For ERT, you could say the clock is starting again. While fairly inactive on the M&A front during the 18 months prior to Astorg’s investment, ERT is likely to be acquisitive with a new injection of capital, one source said. In other words, bringing on a new investor provides the incumbent investor with adequate financial capacity to ride continued growth.

Other selling PE firms have found rolling equity, or rather, holding successful investments across multiple funds, a compelling strategy.

For instance, when Genstar Capital preempted the sales process this past summer for Advarra, existing shareholder Linden Capital reinvested through Fund IV, even while it was poised to generate an 8x return on its initial investment, which was made through Fund III.

The agreement valued provider compliance-related services for clinical research at approximately $1.3 billion, or approximately 18x EBITDA, Buyouts reported.

In the case of ERT, Astorg and Nordic now own equal controlling stakes in the company, while Novo remains a minority shareholder, one of the sources said. Similarly, Genstar and Linden agreed to a partnership governance structure, Buyouts reported.

While complex transactions certainly raise the bar as far as how governance is structured, the ultimate goal is to turbocharge management, Murphy says.
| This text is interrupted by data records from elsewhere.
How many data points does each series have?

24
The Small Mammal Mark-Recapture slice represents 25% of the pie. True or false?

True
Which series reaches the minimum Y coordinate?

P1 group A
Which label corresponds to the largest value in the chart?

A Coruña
In her view, “the pros outweigh the cons.”

“The more cooks in the kitchen, the more tricky it can be to get things done,” she says, “[but] different investors come with different lenses.”

In other words, one investor might bring to bear an expertise in business development and M&A, while the other might be an expert in operations-driven organic growth.  “All of a sudden, you may have the best of both worlds.”


Going Dutch on a business

Another way GPs are holding treasured assets beyond the three-to-five structure of a traditional private equity fund is by selling joint control of the business to another GP.
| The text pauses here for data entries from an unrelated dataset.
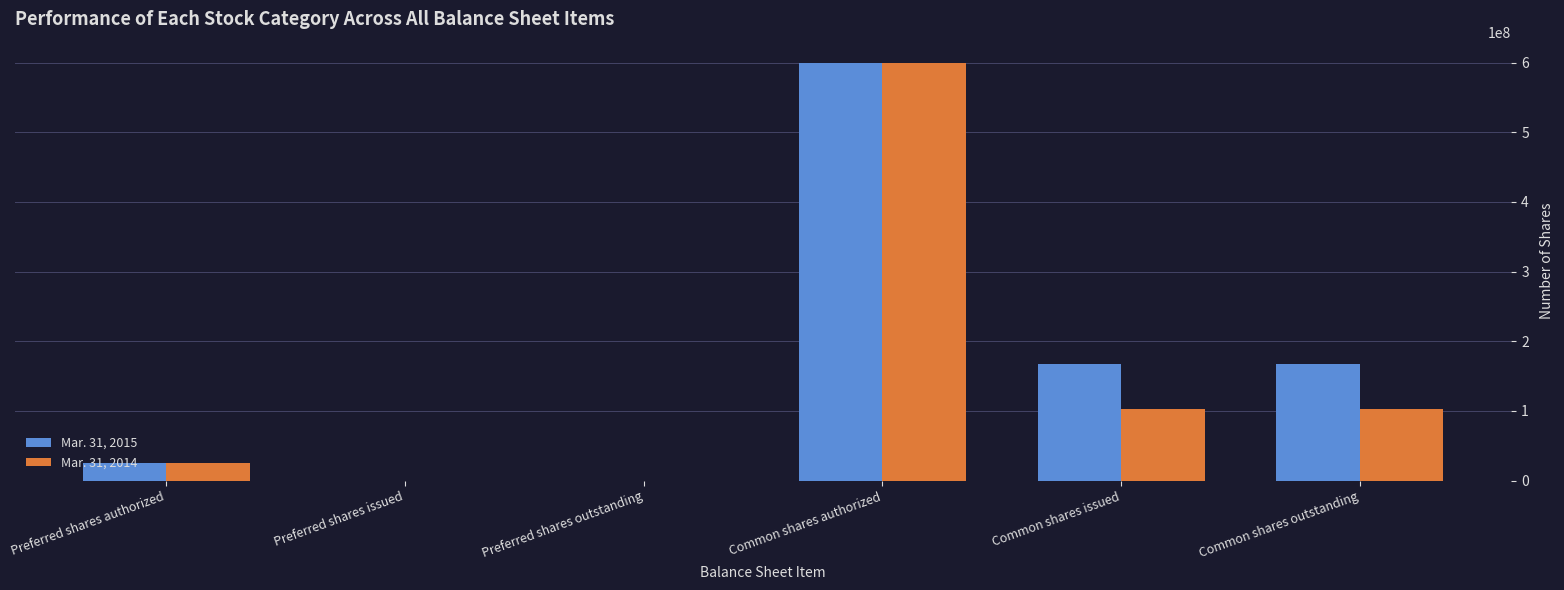

What is the average value of the Mar. 31, 2015 series?

159959157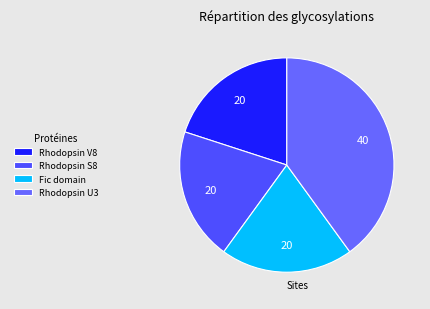

Count the number of slices in the pie.

4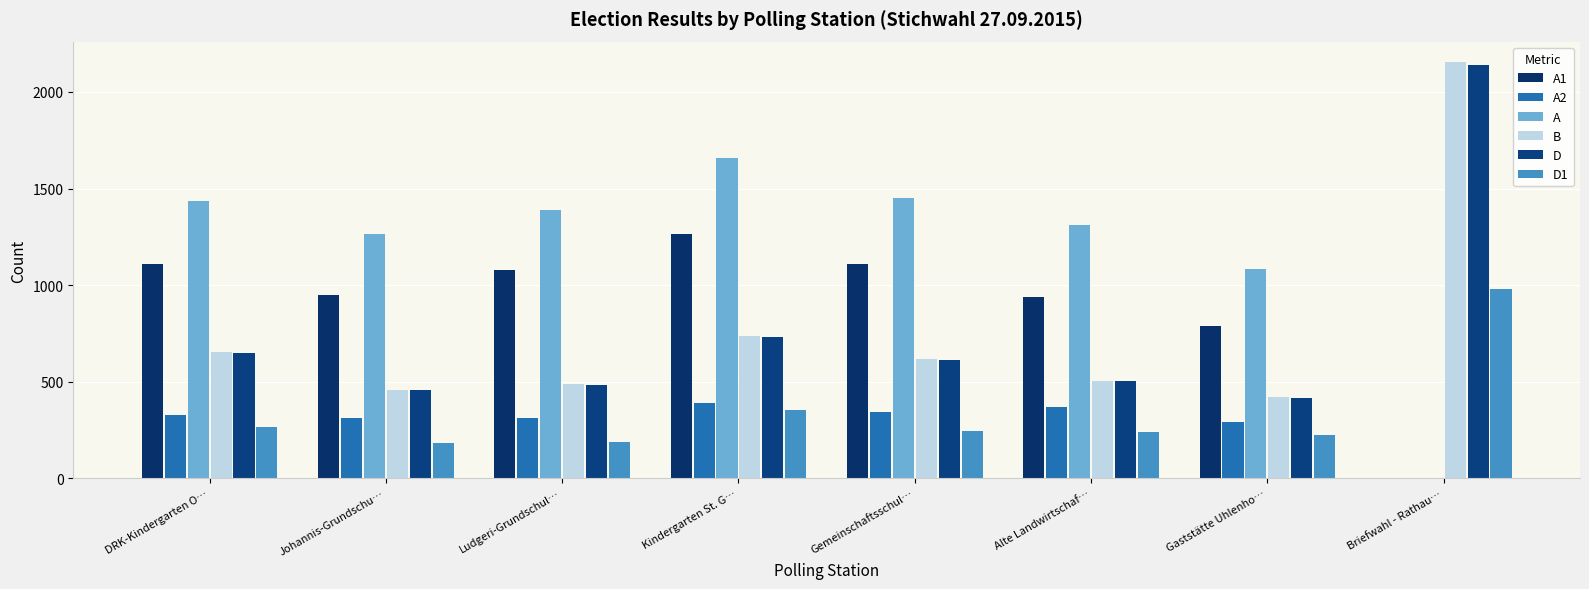

What are all the series names shown in the legend?

A1, A2, A, B, D, D1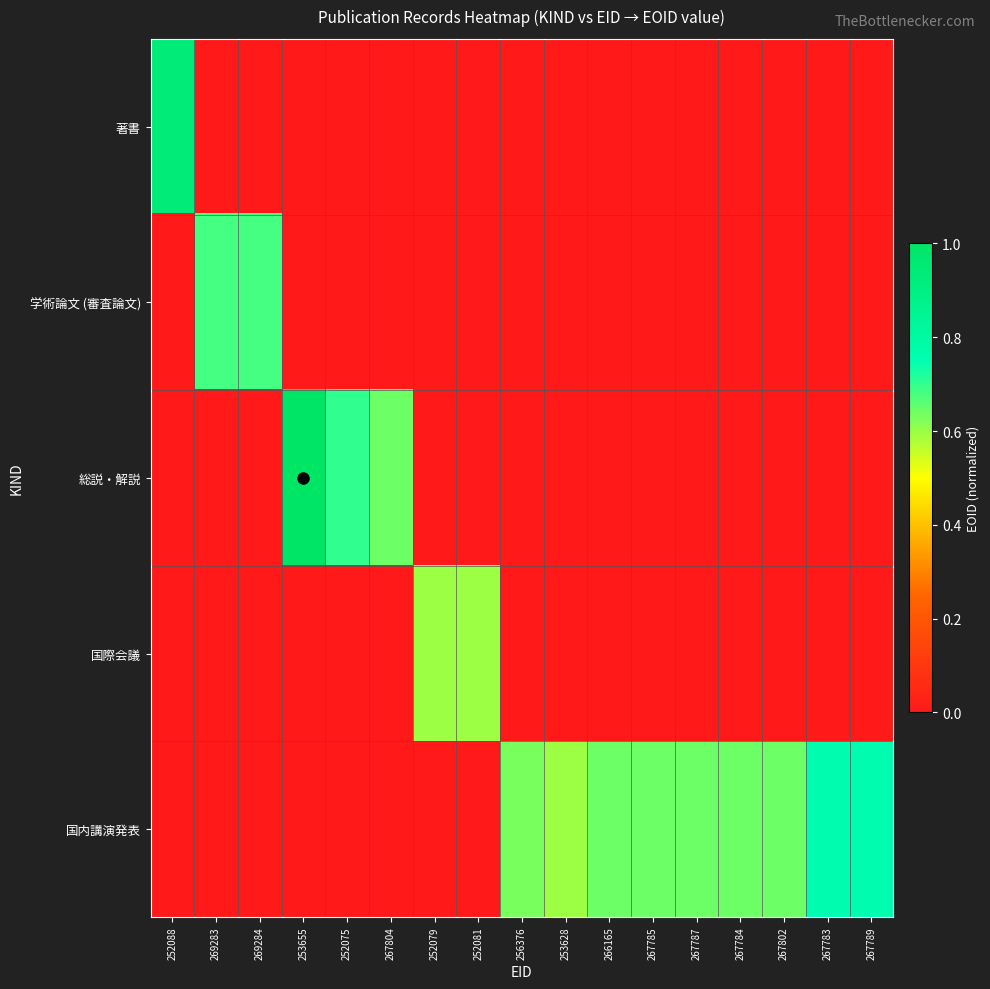

Reading right to left, list all the values displayed in this chart.

著書: 267789=0.0	267783=0.0	267802=0.0	267784=0.0	267787=0.0	267785=0.0	266165=0.0	253628=0.0	256376=0.0	252081=0.0	252079=0.0	267804=0.0	252075=0.0	253655=0.0	269284=0.0	269283=0.0	252088=0.9
学術論文 (審査論文): 267789=0.0	267783=0.0	267802=0.0	267784=0.0	267787=0.0	267785=0.0	266165=0.0	253628=0.0	256376=0.0	252081=0.0	252079=0.0	267804=0.0	252075=0.0	253655=0.0	269284=0.7	269283=0.7	252088=0.0
総説・解説: 267789=0.0	267783=0.0	267802=0.0	267784=0.0	267787=0.0	267785=0.0	266165=0.0	253628=0.0	256376=0.0	252081=0.0	252079=0.0	267804=0.6	252075=0.7	253655=1.0	269284=0.0	269283=0.0	252088=0.0
国際会議: 267789=0.0	267783=0.0	267802=0.0	267784=0.0	267787=0.0	267785=0.0	266165=0.0	253628=0.0	256376=0.0	252081=0.6	252079=0.6	267804=0.0	252075=0.0	253655=0.0	269284=0.0	269283=0.0	252088=0.0
国内講演発表: 267789=0.8	267783=0.8	267802=0.6	267784=0.6	267787=0.6	267785=0.6	266165=0.6	253628=0.6	256376=0.6	252081=0.0	252079=0.0	267804=0.0	252075=0.0	253655=0.0	269284=0.0	269283=0.0	252088=0.0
Some PE firms are holding exposure to their assets by selling a 50 percent stake to another PE firm, while retaining a co-control position in the company, writes Milana Vinn.

This approach has become especially popular among software investors that chase companies with high valuations, GPs and bankers recently told Buyouts.
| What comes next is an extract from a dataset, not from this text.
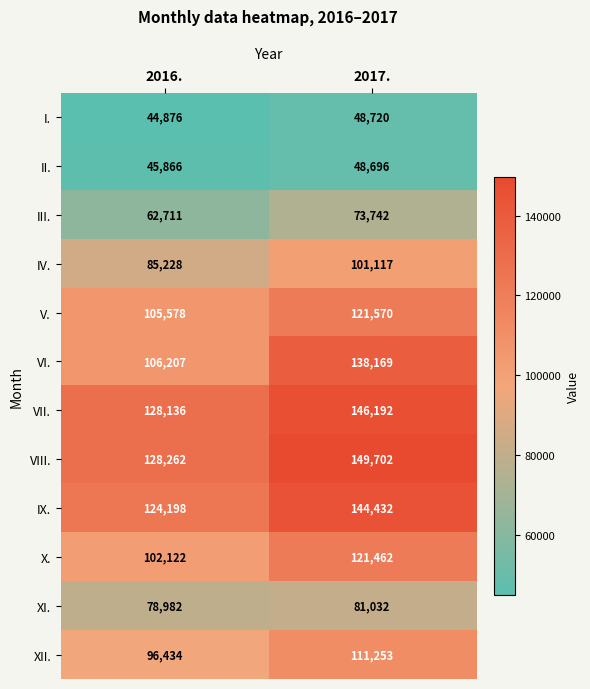

What is the highest value of the III. series?

73742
GPs who were not considering a sale of their software assets have become more open to exploring liquidity options amid the temptation of high prices, the sources said.

“You are sitting here today and thinking, ‘Wow, how much of my gain is simply because multiples have expanded? Let me sell some of it.’ And I do think it’s factoring in some decisions,” one of the sources said.

PE firms typically hold assets for three to five years after which they seek to fully exit the investment. However, Vista was able to extend its holding time for both Advanced and Eagleview – two portfolio companies that the firm acquired in 2015. This year, Vista sold 50 percent of Advanced to BC Partners and 50 percent of Eagleview to Clearlake Capital. GTCR also sold 50 percent of Park Place Technologies to Charlesbank this year, after holding the company for four years.

Sellers of these high-quality software companies often want to dictate what kind of deal they want to do, Hythem El-Nazer, managing director at TA Associates, tells Buyouts. When a selling firm believes in the future growth prospects of an asset, this firm wants to continue driving the decision-making in the business, El-Nazer says.

“Most buyers acknowledge this, and so when the alternative to a 50-50 deal is no deal, people put egos aside and the result is the increased number of joint-control transactions,” El-Nazer adds.